There are many numerical methods for approximating the irrational number \(\sqrt{2}.\) In this paper we will explore an iterative method for approximating \(\sqrt{2}\) by rational numbers which was developed in about 100 CE by Theon of Smyrna. We will verify its accuracy and explore possible motivations for its development. We are mainly interested in viewing this historic method through more modern lenses, and so we will explore the method in the contexts of modern courses in Geometry and Linear Algebra. To conclude we'll show how to extend the method to approximate other square roots.
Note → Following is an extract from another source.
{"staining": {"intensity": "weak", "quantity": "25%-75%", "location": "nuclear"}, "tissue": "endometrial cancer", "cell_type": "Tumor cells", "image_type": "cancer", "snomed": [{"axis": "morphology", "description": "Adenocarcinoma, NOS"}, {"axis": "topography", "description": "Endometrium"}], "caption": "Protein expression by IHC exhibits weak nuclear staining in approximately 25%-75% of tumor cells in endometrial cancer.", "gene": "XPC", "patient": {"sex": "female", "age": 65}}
As early as 430 BCE, it was known that the sides and diagonal of a square are incommensurable. This means that the ratio of these lengths cannot be expressed as a rational number. If we think of a square of side length 1, the diagonal has length \(\sqrt{2},\) and this ancient result says that \(\sqrt{2}\) is irrational. This discovery came after the life of Pythagoras, but during the time of his followers, known as the Pythagoreans. We don't have a lot of information about this group. Some say that this incommensurability result caused conflict among Pythagoreans; others say it was fertile ground for new mathematics. [2]

Theon of Smyrna was an astronomer and writer who lived in what is now Izmir, Turkey from about 70 to 135 CE. Theon lived 400 years after Euclid and 600 years after Pythagoras, and is sometimes classified as a Neo-Pythagorean. [4] Neo-Pythagoreans approached mathematics through the Pythagorean tradition, including the idea of incommensurability. [3]

In his work *On Mathematics Useful for the Understanding of Plato* [4], Theon proposed a method which can be used to provide ever closer rational approximations of \(\sqrt{2}.\) This method is sometimes referred to as Theon's ladder. The method starts with \(x_0=1,\) \(y_0=1.\) Our estimate of \(\sqrt{2},\) which will be the ratio \(\displaystyle{\frac {y} {x}},\) thus starts as 1. The numbers \(x\) and \(y\) are sometimes referred to as *side* and *diagonal* numbers – more on that to come. [5] To get a better estimate of \(\sqrt{2},\) we let \(x_1=x_0+y_0\) and \(y_1 = 2x_0+y_0.\) Thus we get that \(x_1=2\) and \(y_1=3,\) so our new estimate is \(\displaystyle{\frac {3} {2}} = 1.5.\) The recursive formula is \[ x_{n+1} = x_n+y_n \ \ \ \ \ \ \ \ y_{n+1} = 2x_n+y_n .\] Continuing in this way for a few more steps gives us the results in Table 1.

\[\begin{array}{r|r|r|r} n & x_n & y_n & y_n/x_n \\\hline 0 & 1 & 1 & 1 \\\hline 1 & 2 & 3 & 1.5 \\\hline 2 & 5 & 7 & 1.4 \\\hline 3 & 12 & 17 & 1.4167 \\\hline 4 & 29 & 41 & 1.4138\\\hline 5 & 70 & 99 & 1.4143\\\hline 6 & 169 & 239 & 1.4142\end{array}\]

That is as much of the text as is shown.